Driver upgrades without reboot.
Dynamic detection of GPU hangs and recovery without reboot.
Hot Plug detection support of monitors.
Using the hardware features mandated by DX9L.
Glitch-free video playback.
An opportunity for a very secure design.
While most of the applications from earlier versions of Windows should not be impacted by VDDM, some risks include:
DX games compatibility, resulting in DX run-time, IHV driver, or core graphics stack issues.
Mobile functionality such as hotkey, cloneview, brightness, and zoom due to stricter ACPI requirements.
Accessibility, specifically that screen magnification applications designed by Windows XP will not work on Windows Vista or Windows Server 2008.
Safe Exception Handling
Under earlier Windows versions, the IsBadReadPtr and IsBadWritePtr functions were used to validate parameters. These functions are now banned on Windows Vista and Windows Server 2008. Also, applications that rely on Windows components using these functions to validate parameters will find that Windows no longer uses them. Applications should not rely on Windows to do any parameter validation (a check for null is done, and the application fails if it is a bad pointer).
Safe exception handling (SEH) also goes hand-in-hand with the no-execute flag. Exception handlers are checked that they are marked page_execute before the exception is dispatched, and also that the handler is valid code and that it is in the SEH table.
The load order of DLLs during process creation is not guaranteed and should never be depended upon to perform operations. Complex processing in the DllMain function may cause applications to hang or crash because of new OS component dependencies. For details, see the following pages:
Outlook Express Renamed
Outlook Express has been changed and moved and is now called Windows Mail. MAPI applications need to be aware of this change.
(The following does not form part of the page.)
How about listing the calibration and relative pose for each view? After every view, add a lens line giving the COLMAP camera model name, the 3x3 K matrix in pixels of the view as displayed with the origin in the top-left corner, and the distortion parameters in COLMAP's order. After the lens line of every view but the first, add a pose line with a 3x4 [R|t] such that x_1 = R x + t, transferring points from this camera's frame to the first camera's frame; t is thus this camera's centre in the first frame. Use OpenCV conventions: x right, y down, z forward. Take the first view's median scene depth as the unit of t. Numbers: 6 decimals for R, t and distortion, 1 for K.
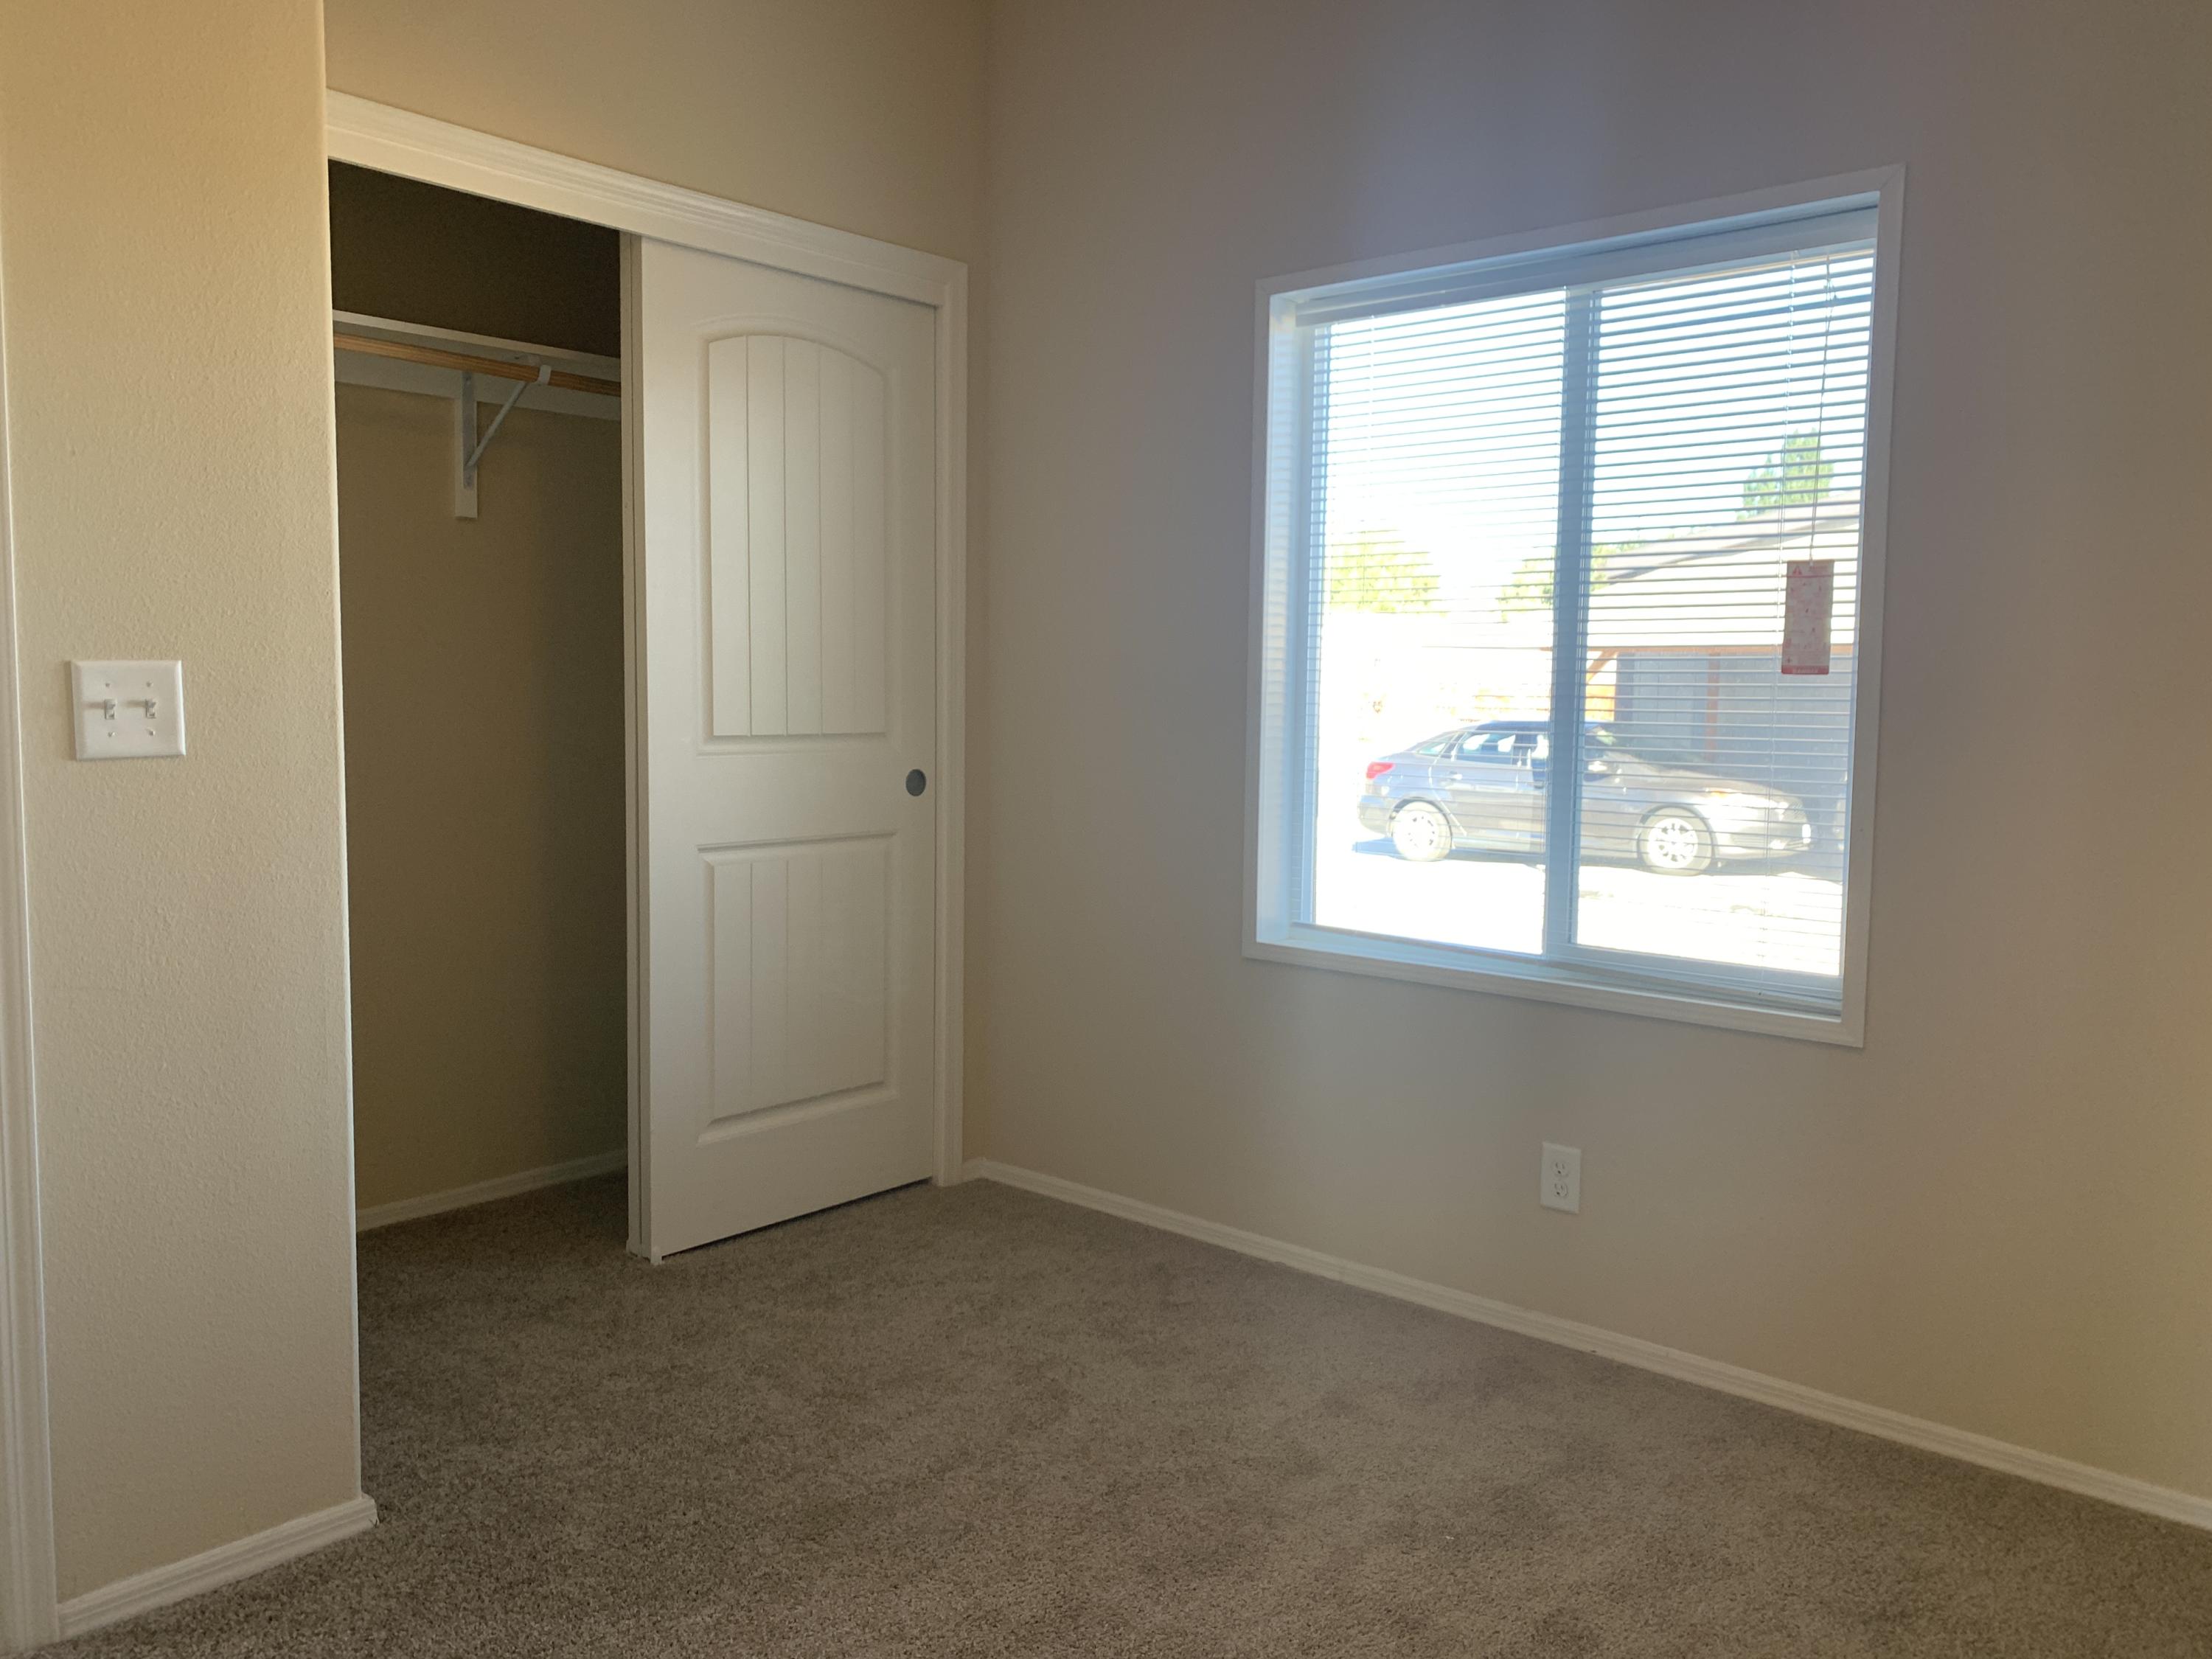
lens RADIAL K [[1695.0, 0, 1106.0], [0, 1695.0, 829.5], [0, 0, 1]] dist [0.000241, -0.004621]
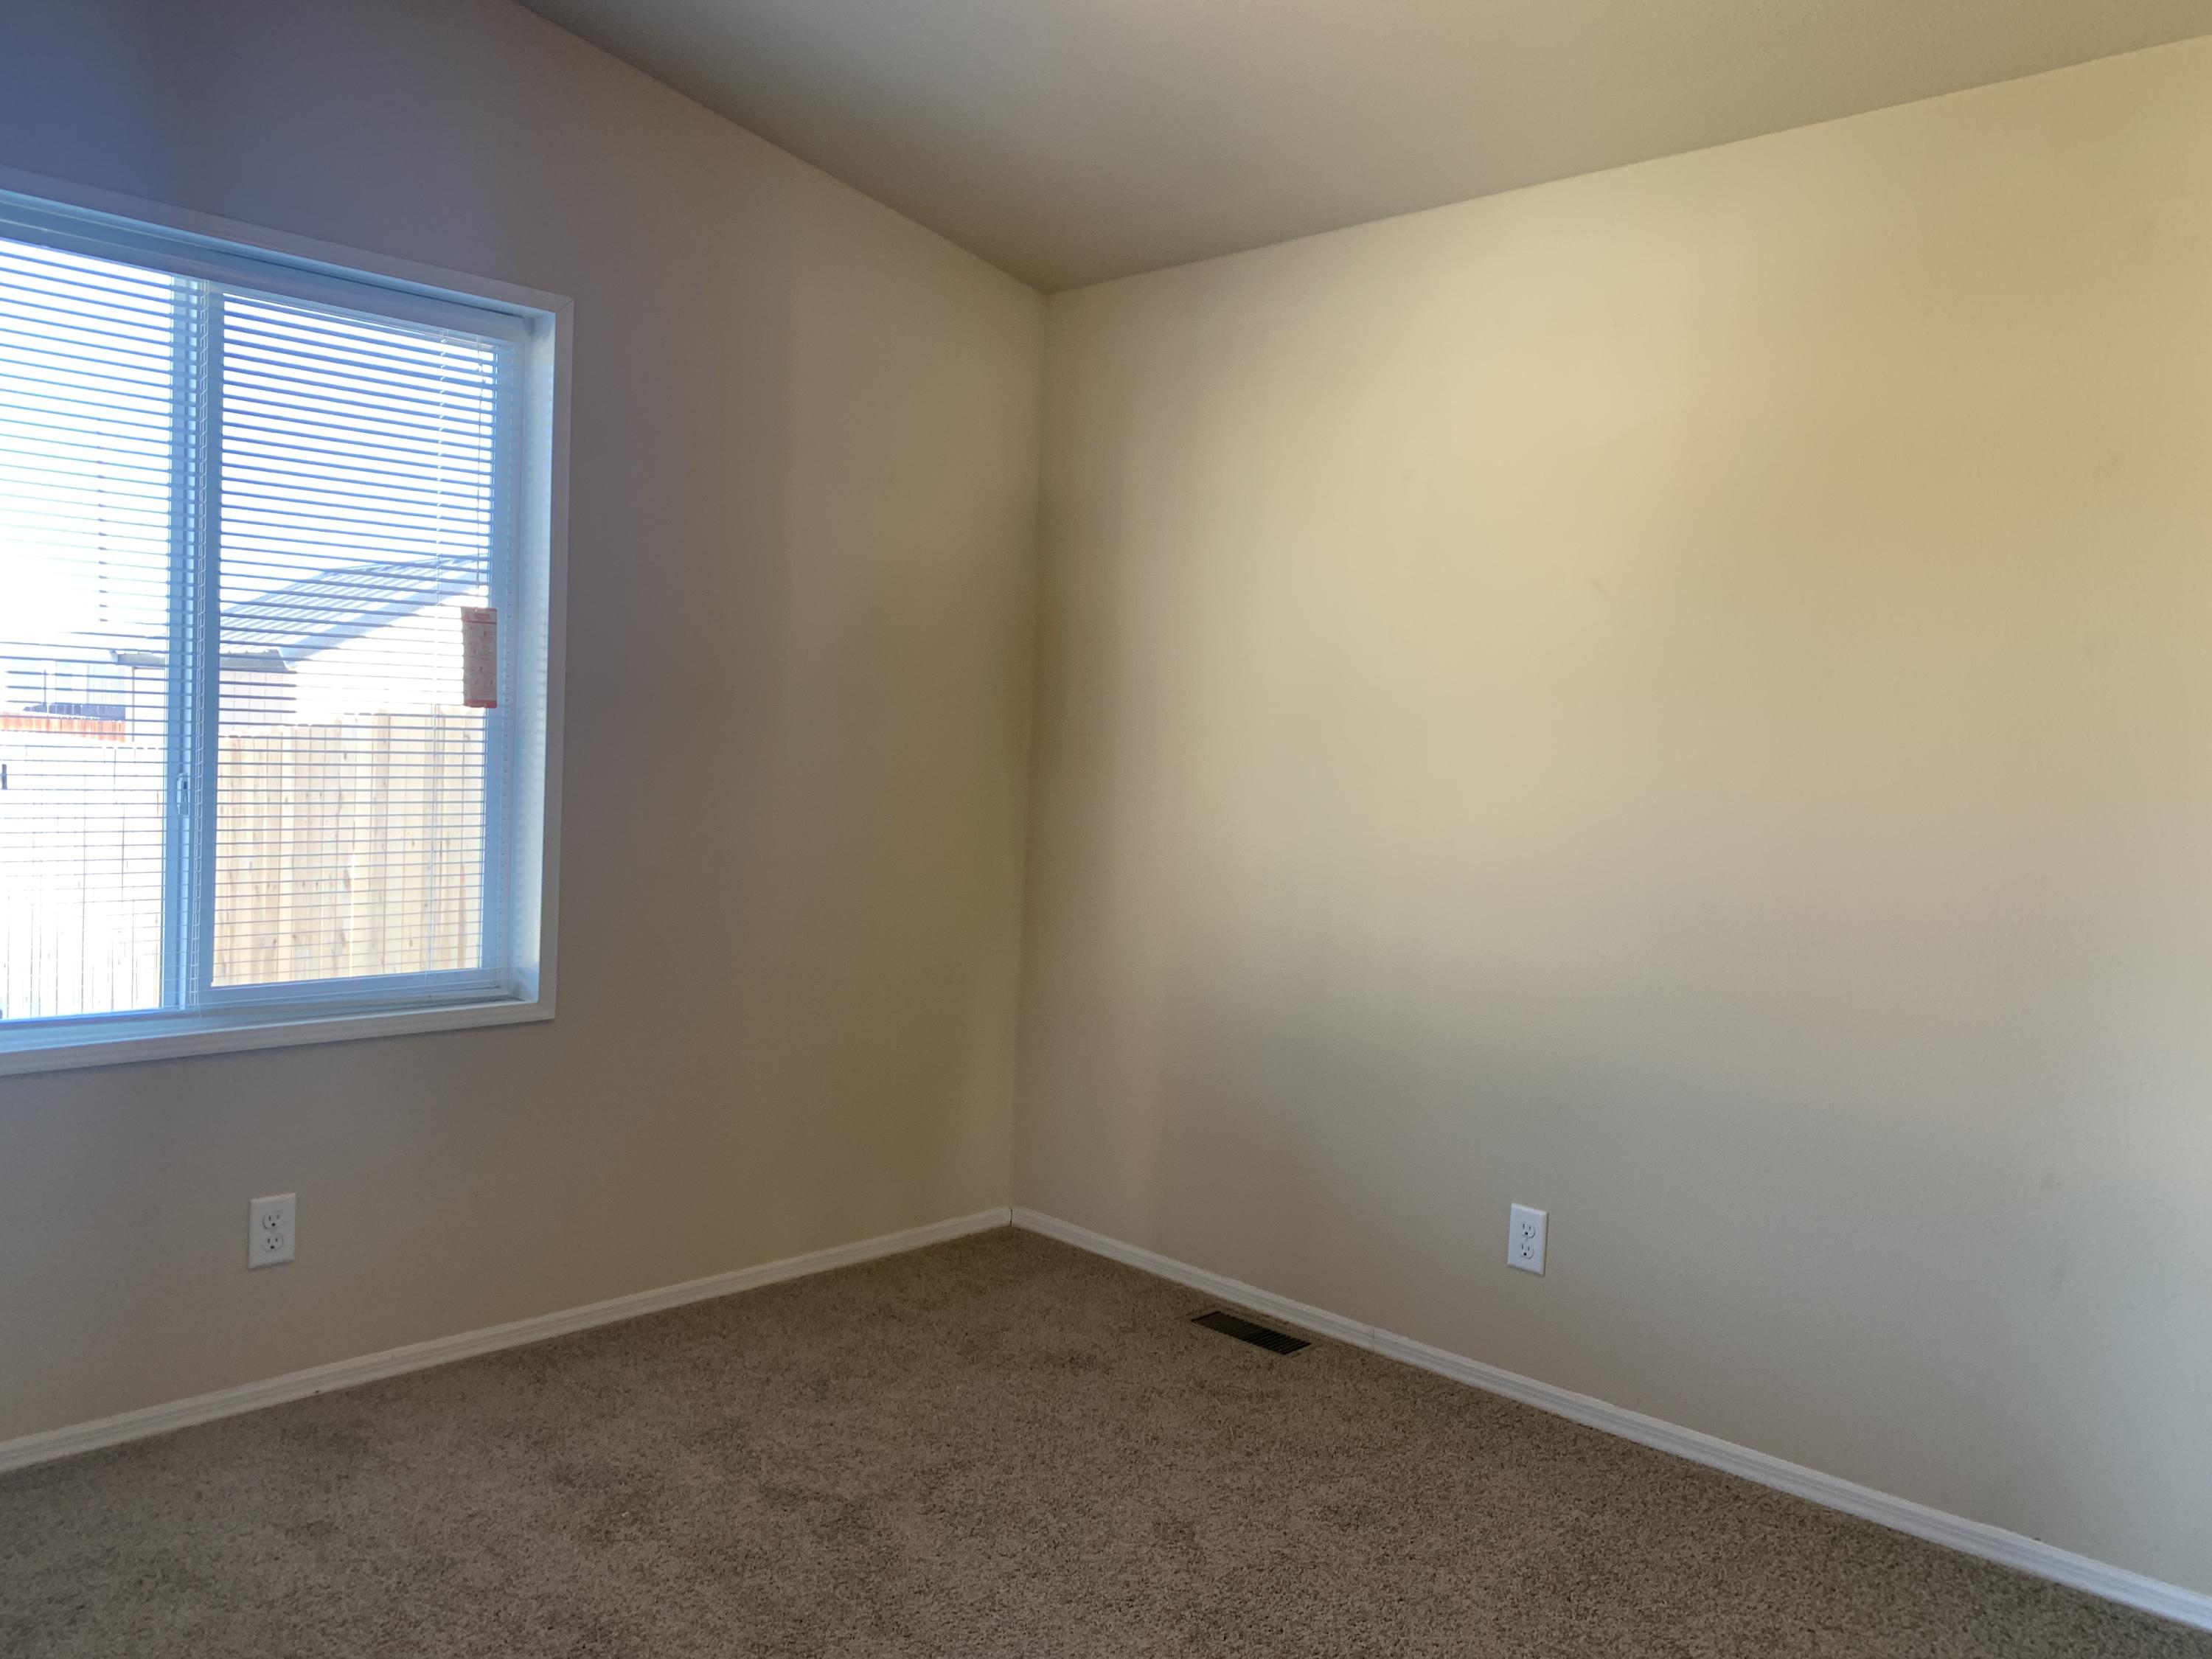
lens RADIAL K [[1686.8, 0, 1103.7], [0, 1686.8, 804.3], [0, 0, 1]] dist [0.028937, -0.033547]
pose [[0.066319, -0.055303, 0.996265, -0.650049], [0.055055, 0.997145, 0.051687, -0.057338], [-0.996278, 0.051421, 0.069174, 0.468395]]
Most applications that dynamically use the default program for MAPI should not see any compatibility problems.
Shell: Themes and My Documents
Windows Explorer Shell has introduced new visual themes for Windows Vista and Windows Server 2008. An application capable of handling themes in earlier versions of Windows should have no compatibility impact with the new themes.
Also, the My Documents location and structure has changed in Windows Vista and Windows Server 2008 to provide a better user experience. The user data is now stored in the \users\%username%\ folder structure. Pictures, Music, Documents, Desktop, and Favorites are all new folders directly under this structure. If an application uses the ShGetFolderPath function and uses the folder path dynamically, it will be redirected automatically to the new path and file locations. In general, applications will not see a compatibility impact due to these changes.
Fast User Switching (FUS)
Fast User Switching (FUS) is now available on Windows Vista and Windows Server 2008 for all versions, including domain-joined computers. Applications and installers need to be aware of FUS and be able to handle multiple logged in user sessions and terminal server scenarios. For more information, see Microsoft Windows XP Fast User Switching: Design Guide for Building Business Applications.
CriticalSection Code Changes
CriticalSection code was changed to increase security and robustness. Applications using critical section locks:
Should always initialize critical sections.
Should not read into undocumented objects. Applications that read into the undocumented structures to assess the status of a critical section will most likely break if they are looking for uninitialized and freed critical sections.
Should prevent starvation. Applications that call Sleep while holding the critical section lock now can cause starvation for other threads that need the lock. Sleep calls should be placed after the LeaveCriticalSection call.